When the CAP trial participants were seen at 5 years of age, caffeine therapy was no longer associated with a significantly lower risk of death or disability (21.1% vs. 24.8%; aOR = 0.82; 95% CI, 0.65–1.03; P = 0.09). Interestingly, the incidence of cognitive impairment at 5 years was similar in the placebo- and caffeine-treated groups and was lower than at 18 months, but gross motor impairment was less severe in the caffeine-treated infants, who had better motor coordination and visual perception. The rate of developmental coordination disorder (a form of motor dysfunction not associated with cerebral palsy or cognitive dysfunction, defined as motor performance less than the fifth percentile on the Movement Assessment Battery for Children) was lower in the caffeine-treated group (11.3% vs. 15.2%; OR = 0.71; 95% CI, 0.52–0.97; P = 0.032). This was felt to be an important finding, because developmental coordination disorder is associated with learning disabilities, poor school performance, behavioral problems, poor social skills, and low self-esteem. The CAP trial has now followed 76% of the original cohort to 11 years of age, when the primary outcome was functional impairment defined as a composite of poor academic performance, motor impairment, and behavior problems. Rates of functional impairment were not significantly different between the groups, but caffeine therapy was associated with a reduced risk of motor impairment (19.7% vs. 27.5%; OR = 0.66; 95% CI, 0.48–0.90; P = 0.009).

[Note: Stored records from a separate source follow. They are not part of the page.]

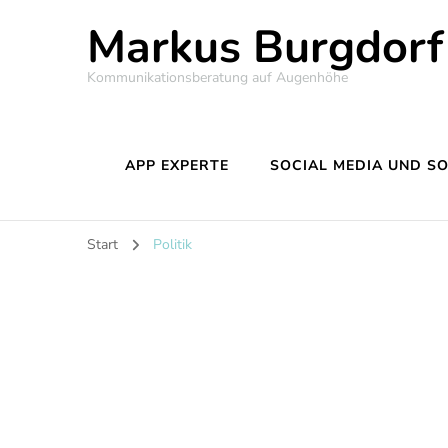
Markus Burgdorf
Kommunikationsberatung auf Augenhöhe
APP EXPERTE
SOCIAL MEDIA UND S
Start
Politik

Caffeine has been called a silver bullet in neonatology because of its wide therapeutic index, tolerability, and efficacy in reducing bronchopulmonary dysplasia, patent ductus arteriosus, severe retinopathy of prematurity, and neurodevelopmental disability. Few drugs used in the neonatal period have been tested in RCTs with follow-up out to 11 years with continued evidence of benefit. The exact mechanisms responsible for neuroprotection remain incompletely elucidated. Brain microstructural changes consisting of improved myelination have been seen in the caffeine-treated group, and larger MRI studies are underway to better understand this finding.